We’ve also seen many small miracles as we work to save our friends. Members of the Church all over the world have donated to relief efforts, have offered their homes as shelters from the storm, and some in nearby countries have even taken time off work, rented cars, and come to the border to pick up stranded Saints. Our friends and family outside Ukraine have sent us money to help Ukrainian families. Because of their sacrifices, we’ve been able to help provide food, shelter, and evacuation assistance.
We’ve been able to help children without parents, grandmothers whose houses were destroyed by shelling, refugee children who were sleeping on the floor, families who are currently without any income, and grandparents and children who are running out of food as the conflict erupts in their cities.
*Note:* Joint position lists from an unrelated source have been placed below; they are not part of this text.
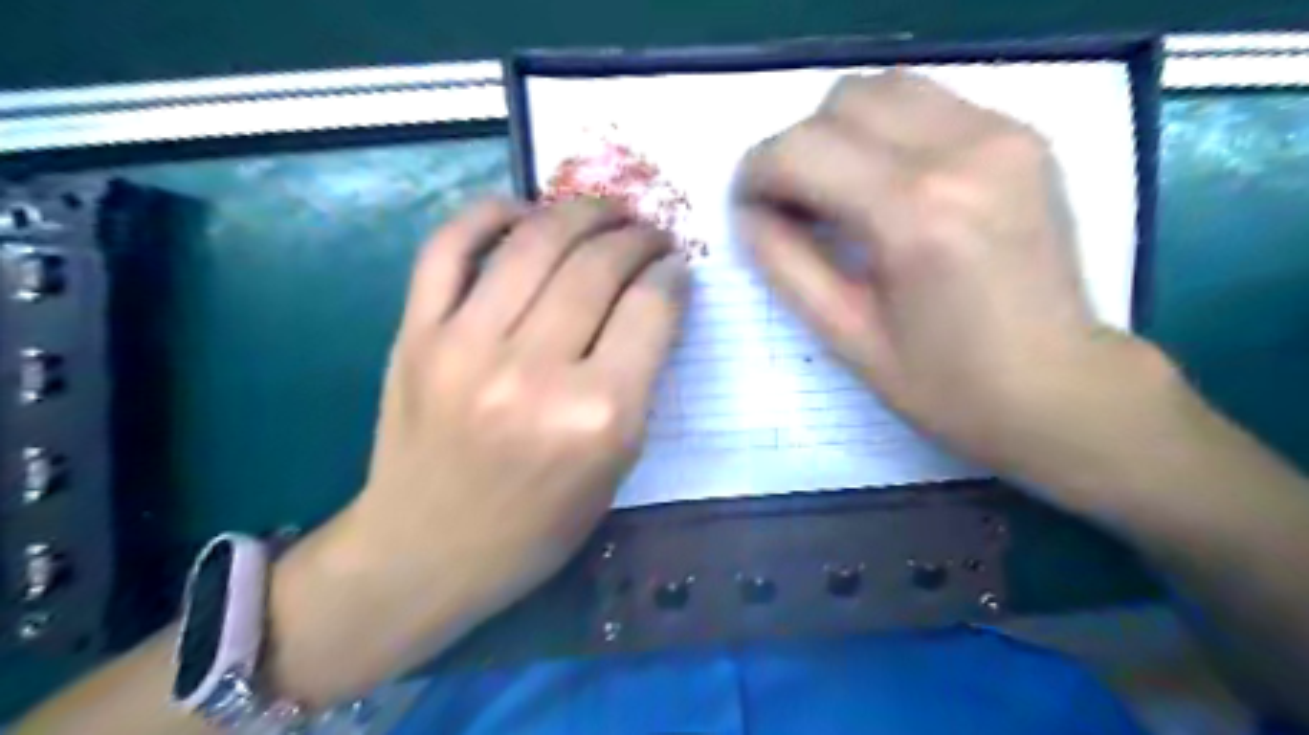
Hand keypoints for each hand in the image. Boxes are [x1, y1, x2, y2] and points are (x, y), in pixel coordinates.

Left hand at [270, 198, 689, 701]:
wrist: (425, 551)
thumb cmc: (537, 526)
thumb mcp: (616, 467)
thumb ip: (639, 382)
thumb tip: (652, 302)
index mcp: (596, 417)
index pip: (650, 309)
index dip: (673, 276)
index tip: (676, 267)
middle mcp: (533, 372)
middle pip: (598, 264)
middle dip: (637, 236)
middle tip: (649, 233)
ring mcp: (465, 345)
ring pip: (535, 241)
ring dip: (582, 212)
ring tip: (605, 212)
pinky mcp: (415, 334)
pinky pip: (449, 246)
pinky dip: (489, 214)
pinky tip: (522, 211)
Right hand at [734, 75, 1176, 509]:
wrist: (1061, 387)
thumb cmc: (946, 383)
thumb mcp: (847, 337)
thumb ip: (786, 264)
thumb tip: (748, 211)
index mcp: (913, 215)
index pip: (801, 150)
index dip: (756, 172)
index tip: (749, 205)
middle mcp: (963, 152)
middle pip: (840, 102)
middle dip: (798, 149)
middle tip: (795, 205)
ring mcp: (1002, 134)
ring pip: (884, 87)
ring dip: (841, 132)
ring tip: (840, 191)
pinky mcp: (1022, 136)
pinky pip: (928, 103)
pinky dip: (887, 132)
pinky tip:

These Christlike people who have donated and offered help are welcoming the “stranger,” as the Savior asked us to do:
“For I was an hungered, and ye gave me meat: I was thirsty, and ye gave me drink: I was a stranger, and ye took me in …
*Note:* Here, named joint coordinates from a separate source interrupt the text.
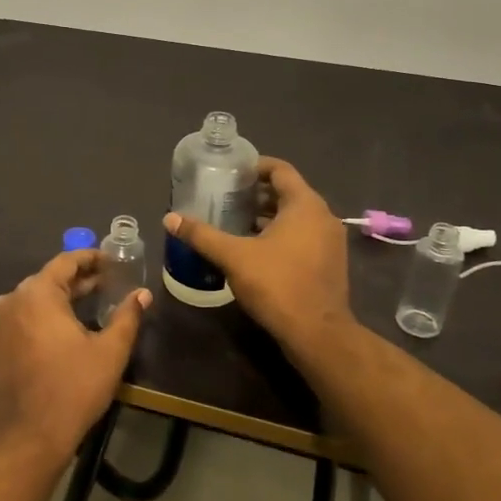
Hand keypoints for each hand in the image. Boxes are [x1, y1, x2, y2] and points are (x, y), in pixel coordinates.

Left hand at [0, 250, 149, 466]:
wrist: (29, 434)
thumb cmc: (74, 387)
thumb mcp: (109, 351)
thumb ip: (127, 316)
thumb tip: (142, 294)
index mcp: (38, 293)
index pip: (65, 262)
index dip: (90, 258)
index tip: (109, 261)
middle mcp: (11, 300)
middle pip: (46, 280)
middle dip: (76, 281)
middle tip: (104, 284)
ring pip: (30, 301)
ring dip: (56, 301)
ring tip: (83, 308)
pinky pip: (17, 322)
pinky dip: (37, 320)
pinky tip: (56, 335)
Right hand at [164, 156, 353, 355]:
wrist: (317, 333)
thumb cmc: (277, 284)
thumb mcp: (233, 257)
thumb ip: (202, 235)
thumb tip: (170, 218)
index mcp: (304, 205)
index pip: (280, 170)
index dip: (255, 167)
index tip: (231, 173)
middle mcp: (323, 216)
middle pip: (288, 192)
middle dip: (257, 193)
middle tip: (226, 198)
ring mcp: (330, 241)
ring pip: (296, 216)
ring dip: (268, 215)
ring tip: (235, 222)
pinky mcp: (330, 262)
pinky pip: (304, 235)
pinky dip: (281, 233)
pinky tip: (255, 248)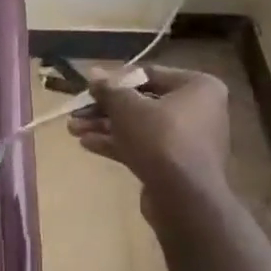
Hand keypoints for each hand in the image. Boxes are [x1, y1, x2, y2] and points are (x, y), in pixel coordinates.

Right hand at [68, 65, 230, 203]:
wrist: (184, 197)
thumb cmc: (160, 138)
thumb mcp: (127, 107)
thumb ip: (108, 89)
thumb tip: (94, 73)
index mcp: (198, 87)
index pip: (150, 75)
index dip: (116, 80)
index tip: (90, 87)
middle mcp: (198, 110)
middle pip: (142, 103)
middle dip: (105, 109)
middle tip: (76, 112)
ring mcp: (187, 140)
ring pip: (139, 127)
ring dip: (105, 127)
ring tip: (73, 129)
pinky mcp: (175, 165)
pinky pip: (144, 147)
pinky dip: (118, 144)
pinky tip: (87, 144)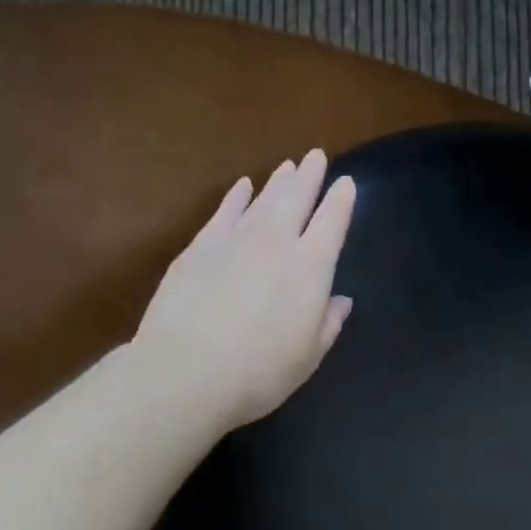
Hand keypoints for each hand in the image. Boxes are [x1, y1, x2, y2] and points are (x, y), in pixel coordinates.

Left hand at [133, 149, 356, 435]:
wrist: (184, 374)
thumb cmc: (258, 374)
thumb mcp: (307, 357)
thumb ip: (327, 323)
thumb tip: (340, 300)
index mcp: (311, 269)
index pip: (332, 223)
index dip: (341, 201)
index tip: (346, 183)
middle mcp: (277, 244)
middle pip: (297, 200)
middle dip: (309, 176)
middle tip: (316, 155)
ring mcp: (235, 241)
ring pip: (263, 201)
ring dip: (277, 182)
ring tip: (288, 165)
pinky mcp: (200, 247)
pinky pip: (224, 212)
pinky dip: (236, 197)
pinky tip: (242, 186)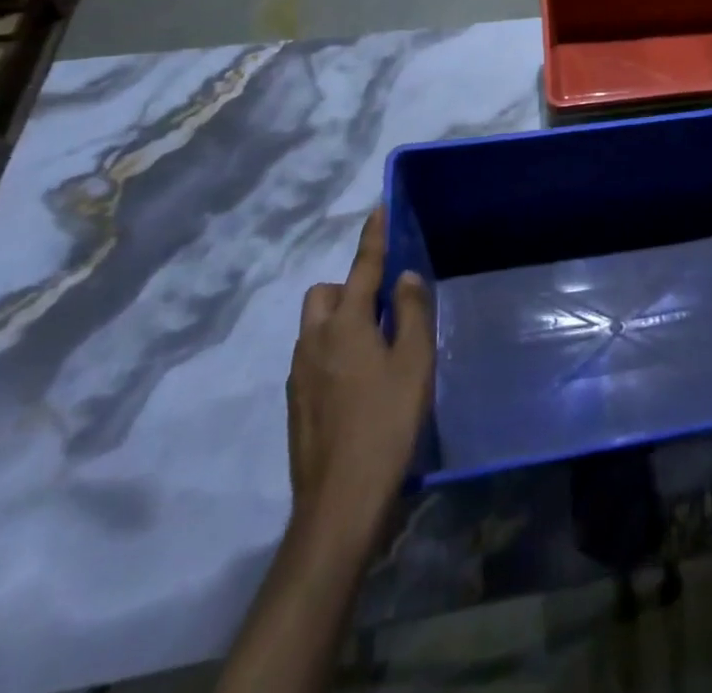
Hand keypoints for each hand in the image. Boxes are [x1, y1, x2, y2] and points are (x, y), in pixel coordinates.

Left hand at [285, 206, 431, 533]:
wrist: (339, 504)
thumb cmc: (386, 424)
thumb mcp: (414, 362)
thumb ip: (411, 312)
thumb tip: (403, 276)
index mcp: (345, 325)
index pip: (361, 268)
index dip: (373, 237)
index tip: (378, 209)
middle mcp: (314, 341)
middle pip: (325, 294)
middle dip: (349, 286)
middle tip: (383, 302)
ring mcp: (300, 375)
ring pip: (315, 327)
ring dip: (340, 319)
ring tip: (376, 341)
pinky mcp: (297, 404)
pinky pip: (313, 356)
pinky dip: (334, 349)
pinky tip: (360, 379)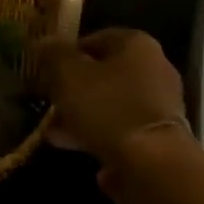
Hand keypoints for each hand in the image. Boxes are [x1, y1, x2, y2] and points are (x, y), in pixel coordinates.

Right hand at [36, 28, 187, 165]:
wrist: (154, 165)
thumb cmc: (108, 108)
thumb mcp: (69, 76)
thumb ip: (54, 55)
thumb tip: (42, 42)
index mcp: (136, 44)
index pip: (96, 38)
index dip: (67, 53)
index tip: (45, 71)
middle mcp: (155, 68)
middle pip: (105, 74)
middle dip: (74, 90)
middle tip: (49, 103)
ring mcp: (161, 105)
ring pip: (112, 105)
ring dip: (84, 117)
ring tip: (56, 134)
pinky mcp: (161, 137)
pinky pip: (123, 131)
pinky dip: (102, 138)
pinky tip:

“… Verily I say unto you, Inasmuch as ye have done it unto one of the least of these my brethren, ye have done it unto me” (Matthew 25:35, 40, emphasis added).
My ancestor, Hosea Stout, who served as chief of police in Nauvoo and was a personal bodyguard of Joseph Smith, was also a refugee almost 200 years ago. His family was forced out of their home, essentially at gunpoint. They trudged through mud and snow for over a thousand miles. When storms came, he stood outside his family’s tent, trying to keep it from collapsing in the wind. And still, most of his family died. I had a picture of him on my wall when I worked with refugees, so I could point to him and tell my refugee clients I had some small connection with their situation. Now I am one of them.
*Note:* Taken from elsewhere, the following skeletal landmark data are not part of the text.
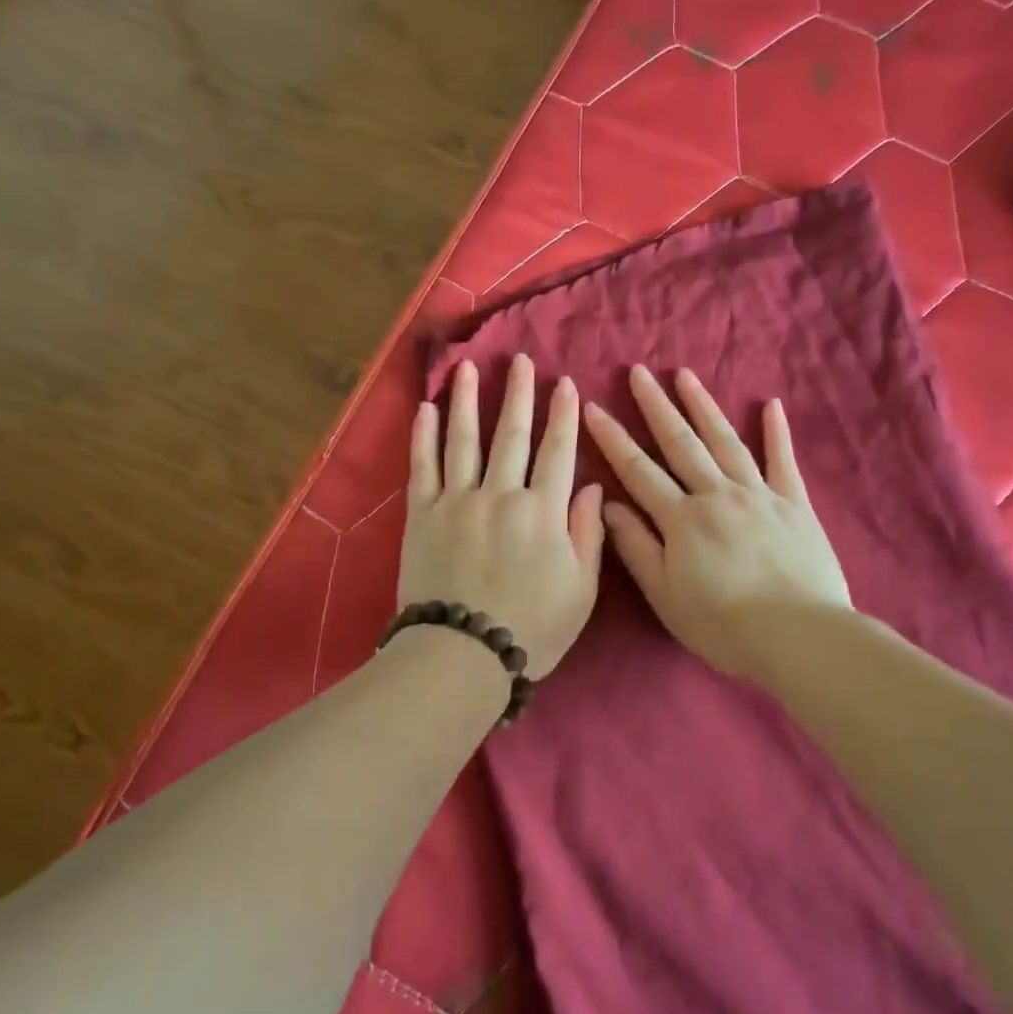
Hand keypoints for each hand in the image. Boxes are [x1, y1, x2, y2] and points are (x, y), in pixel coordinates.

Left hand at [398, 355, 604, 677]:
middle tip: (520, 359)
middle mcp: (501, 494)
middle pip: (512, 435)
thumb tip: (590, 486)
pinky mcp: (422, 514)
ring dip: (468, 400)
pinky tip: (427, 408)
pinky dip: (424, 435)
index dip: (563, 415)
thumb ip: (588, 534)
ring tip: (470, 367)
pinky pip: (422, 466)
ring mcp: (457, 500)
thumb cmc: (532, 629)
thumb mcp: (580, 591)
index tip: (565, 383)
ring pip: (465, 439)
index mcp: (543, 511)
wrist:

It seems the world will never be rid of war and conflict. But there will always be heroes, people who do for others what they cannot do themselves, like the Savior. In every crisis, we have the opportunity to be either a bystander or a hero. Right now, over 40 million Ukrainians are rising to the task of the century, confounding everyone’s expectations, and doing what no one thought possible. They are fighting for their rights to speak and worship as they choose.
We could easily apply Alma’s stirring words to the situation happening right now:
“Nevertheless, [they] were inspired by a better cause, for they were not fighting for monarchy nor power but they were fighting for their homes and their liberties, their wives and their children, and their all, yea, for their rites of worship and their church ” (Alma 43:45).
Ukraine is a very special, holy place, and I knew it from my first day as a missionary back in 2001. The Saints there are some of the most sincere, resilient, incredible people I’ve ever met.
Now it’s our turn to “let the lower lights be burning, send a gleam across the wave” (Hymns, no. 335). It’s our turn to “go and bring in those people now on the plains,” as Brigham Young pleaded.
Please pray for us. Ukraine needs (and deserves) all the help it can get.